Print out the records precisely, keeping each line identical to its source.

╭─ Information provided

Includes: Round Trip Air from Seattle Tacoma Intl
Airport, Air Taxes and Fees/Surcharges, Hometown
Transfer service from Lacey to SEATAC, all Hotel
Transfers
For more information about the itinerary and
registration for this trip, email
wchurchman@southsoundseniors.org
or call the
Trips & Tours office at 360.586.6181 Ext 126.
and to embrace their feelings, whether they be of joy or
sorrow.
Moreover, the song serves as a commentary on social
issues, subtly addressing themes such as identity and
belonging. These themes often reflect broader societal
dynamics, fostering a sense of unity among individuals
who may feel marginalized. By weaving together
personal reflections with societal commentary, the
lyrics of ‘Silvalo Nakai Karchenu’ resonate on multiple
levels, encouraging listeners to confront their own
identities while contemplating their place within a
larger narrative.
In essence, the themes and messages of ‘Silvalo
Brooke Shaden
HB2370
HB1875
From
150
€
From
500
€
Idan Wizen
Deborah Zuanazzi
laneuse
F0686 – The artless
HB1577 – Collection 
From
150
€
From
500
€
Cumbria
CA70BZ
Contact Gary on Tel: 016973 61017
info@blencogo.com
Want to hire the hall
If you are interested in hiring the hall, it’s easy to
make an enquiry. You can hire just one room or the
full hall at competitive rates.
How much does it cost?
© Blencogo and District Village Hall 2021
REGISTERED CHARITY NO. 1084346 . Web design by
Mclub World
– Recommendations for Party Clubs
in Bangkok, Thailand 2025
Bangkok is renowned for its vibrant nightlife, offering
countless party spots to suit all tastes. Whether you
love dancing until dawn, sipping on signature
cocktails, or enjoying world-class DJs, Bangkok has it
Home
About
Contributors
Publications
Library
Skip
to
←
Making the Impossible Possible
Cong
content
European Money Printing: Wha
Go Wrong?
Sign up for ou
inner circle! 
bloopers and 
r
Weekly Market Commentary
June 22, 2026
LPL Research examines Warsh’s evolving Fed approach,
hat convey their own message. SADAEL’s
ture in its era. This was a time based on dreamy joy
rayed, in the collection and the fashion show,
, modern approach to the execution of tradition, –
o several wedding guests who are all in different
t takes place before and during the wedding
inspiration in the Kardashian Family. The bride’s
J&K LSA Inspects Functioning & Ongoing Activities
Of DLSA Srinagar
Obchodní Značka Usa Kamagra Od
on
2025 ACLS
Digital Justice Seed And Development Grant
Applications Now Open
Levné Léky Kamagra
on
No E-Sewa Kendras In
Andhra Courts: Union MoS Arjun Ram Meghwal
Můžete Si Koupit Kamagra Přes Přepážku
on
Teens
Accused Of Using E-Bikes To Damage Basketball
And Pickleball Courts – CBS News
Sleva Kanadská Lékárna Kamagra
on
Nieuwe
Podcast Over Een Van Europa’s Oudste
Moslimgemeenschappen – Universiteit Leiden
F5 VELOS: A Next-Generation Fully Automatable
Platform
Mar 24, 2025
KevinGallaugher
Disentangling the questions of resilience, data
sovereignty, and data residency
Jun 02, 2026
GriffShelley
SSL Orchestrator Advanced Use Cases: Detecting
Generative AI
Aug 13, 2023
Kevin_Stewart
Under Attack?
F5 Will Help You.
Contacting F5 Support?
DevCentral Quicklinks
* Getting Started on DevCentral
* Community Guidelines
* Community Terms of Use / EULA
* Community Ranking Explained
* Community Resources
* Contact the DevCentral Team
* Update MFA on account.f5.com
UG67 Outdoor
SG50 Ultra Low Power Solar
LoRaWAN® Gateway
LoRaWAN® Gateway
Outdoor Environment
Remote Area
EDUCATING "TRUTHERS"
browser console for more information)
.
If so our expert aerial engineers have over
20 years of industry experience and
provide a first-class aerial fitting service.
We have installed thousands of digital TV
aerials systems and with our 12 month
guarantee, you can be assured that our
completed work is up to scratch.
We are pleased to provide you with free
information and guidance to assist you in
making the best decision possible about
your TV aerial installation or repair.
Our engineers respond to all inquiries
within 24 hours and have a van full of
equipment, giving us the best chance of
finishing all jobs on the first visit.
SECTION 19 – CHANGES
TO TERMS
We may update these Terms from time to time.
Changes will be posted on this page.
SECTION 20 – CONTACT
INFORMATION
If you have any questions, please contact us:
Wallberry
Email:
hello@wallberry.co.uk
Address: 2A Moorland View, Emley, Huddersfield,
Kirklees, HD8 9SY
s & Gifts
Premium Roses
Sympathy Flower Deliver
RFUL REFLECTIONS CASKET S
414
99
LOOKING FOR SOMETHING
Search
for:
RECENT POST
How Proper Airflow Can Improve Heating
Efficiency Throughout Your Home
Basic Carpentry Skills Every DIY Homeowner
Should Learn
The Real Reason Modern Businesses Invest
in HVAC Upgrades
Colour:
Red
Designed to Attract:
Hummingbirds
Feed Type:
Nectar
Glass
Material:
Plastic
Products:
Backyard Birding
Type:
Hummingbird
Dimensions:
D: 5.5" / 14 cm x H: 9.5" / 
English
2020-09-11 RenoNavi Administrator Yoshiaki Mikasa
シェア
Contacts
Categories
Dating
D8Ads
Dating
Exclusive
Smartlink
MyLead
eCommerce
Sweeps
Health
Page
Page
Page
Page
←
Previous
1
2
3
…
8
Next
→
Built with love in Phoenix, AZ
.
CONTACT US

╰─

◆ Result ◆
Includes: Round Trip Air from Seattle Tacoma Intl
Airport, Air Taxes and Fees/Surcharges, Hometown
Transfer service from Lacey to SEATAC, all Hotel
Transfers
For more information about the itinerary and
registration for this trip, email
wchurchman@southsoundseniors.org
or call the
Trips & Tours office at 360.586.6181 Ext 126.
and to embrace their feelings, whether they be of joy or
sorrow.
Moreover, the song serves as a commentary on social
issues, subtly addressing themes such as identity and
belonging. These themes often reflect broader societal
dynamics, fostering a sense of unity among individuals
who may feel marginalized. By weaving together
personal reflections with societal commentary, the
lyrics of ‘Silvalo Nakai Karchenu’ resonate on multiple
levels, encouraging listeners to confront their own
identities while contemplating their place within a
larger narrative.
In essence, the themes and messages of ‘Silvalo
Brooke Shaden
HB2370
HB1875
From
150
€
From
500
€
Idan Wizen
Deborah Zuanazzi
laneuse
F0686 – The artless
HB1577 – Collection 
From
150
€
From
500
€
Cumbria
CA70BZ
Contact Gary on Tel: 016973 61017
info@blencogo.com
Want to hire the hall
If you are interested in hiring the hall, it’s easy to
make an enquiry. You can hire just one room or the
full hall at competitive rates.
How much does it cost?
© Blencogo and District Village Hall 2021
REGISTERED CHARITY NO. 1084346 . Web design by
Mclub World
– Recommendations for Party Clubs
in Bangkok, Thailand 2025
Bangkok is renowned for its vibrant nightlife, offering
countless party spots to suit all tastes. Whether you
love dancing until dawn, sipping on signature
cocktails, or enjoying world-class DJs, Bangkok has it
Home
About
Contributors
Publications
Library
Skip
to
←
Making the Impossible Possible
Cong
content
European Money Printing: Wha
Go Wrong?
Sign up for ou
inner circle! 
bloopers and 
r
Weekly Market Commentary
June 22, 2026
LPL Research examines Warsh’s evolving Fed approach,
hat convey their own message. SADAEL’s
ture in its era. This was a time based on dreamy joy
rayed, in the collection and the fashion show,
, modern approach to the execution of tradition, –
o several wedding guests who are all in different
t takes place before and during the wedding
inspiration in the Kardashian Family. The bride’s
J&K LSA Inspects Functioning & Ongoing Activities
Of DLSA Srinagar
Obchodní Značka Usa Kamagra Od
on
2025 ACLS
Digital Justice Seed And Development Grant
Applications Now Open
Levné Léky Kamagra
on
No E-Sewa Kendras In
Andhra Courts: Union MoS Arjun Ram Meghwal
Můžete Si Koupit Kamagra Přes Přepážku
on
Teens
Accused Of Using E-Bikes To Damage Basketball
And Pickleball Courts – CBS News
Sleva Kanadská Lékárna Kamagra
on
Nieuwe
Podcast Over Een Van Europa’s Oudste
Moslimgemeenschappen – Universiteit Leiden
F5 VELOS: A Next-Generation Fully Automatable
Platform
Mar 24, 2025
KevinGallaugher
Disentangling the questions of resilience, data
sovereignty, and data residency
Jun 02, 2026
GriffShelley
SSL Orchestrator Advanced Use Cases: Detecting
Generative AI
Aug 13, 2023
Kevin_Stewart
Under Attack?
F5 Will Help You.
Contacting F5 Support?
DevCentral Quicklinks
* Getting Started on DevCentral
* Community Guidelines
* Community Terms of Use / EULA
* Community Ranking Explained
* Community Resources
* Contact the DevCentral Team
* Update MFA on account.f5.com
UG67 Outdoor
SG50 Ultra Low Power Solar
LoRaWAN® Gateway
LoRaWAN® Gateway
Outdoor Environment
Remote Area
EDUCATING "TRUTHERS"
browser console for more information)
.
If so our expert aerial engineers have over
20 years of industry experience and
provide a first-class aerial fitting service.
We have installed thousands of digital TV
aerials systems and with our 12 month
guarantee, you can be assured that our
completed work is up to scratch.
We are pleased to provide you with free
information and guidance to assist you in
making the best decision possible about
your TV aerial installation or repair.
Our engineers respond to all inquiries
within 24 hours and have a van full of
equipment, giving us the best chance of
finishing all jobs on the first visit.
SECTION 19 – CHANGES
TO TERMS
We may update these Terms from time to time.
Changes will be posted on this page.
SECTION 20 – CONTACT
INFORMATION
If you have any questions, please contact us:
Wallberry
Email:
hello@wallberry.co.uk
Address: 2A Moorland View, Emley, Huddersfield,
Kirklees, HD8 9SY
s & Gifts
Premium Roses
Sympathy Flower Deliver
RFUL REFLECTIONS CASKET S
414
99
LOOKING FOR SOMETHING
Search
for:
RECENT POST
How Proper Airflow Can Improve Heating
Efficiency Throughout Your Home
Basic Carpentry Skills Every DIY Homeowner
Should Learn
The Real Reason Modern Businesses Invest
in HVAC Upgrades
Colour:
Red
Designed to Attract:
Hummingbirds
Feed Type:
Nectar
Glass
Material:
Plastic
Products:
Backyard Birding
Type:
Hummingbird
Dimensions:
D: 5.5" / 14 cm x H: 9.5" / 
English
2020-09-11 RenoNavi Administrator Yoshiaki Mikasa
シェア
Contacts
Categories
Dating
D8Ads
Dating
Exclusive
Smartlink
MyLead
eCommerce
Sweeps
Health
Page
Page
Page
Page
←
Previous
1
2
3
…
8
Next
→
Built with love in Phoenix, AZ
.
CONTACT US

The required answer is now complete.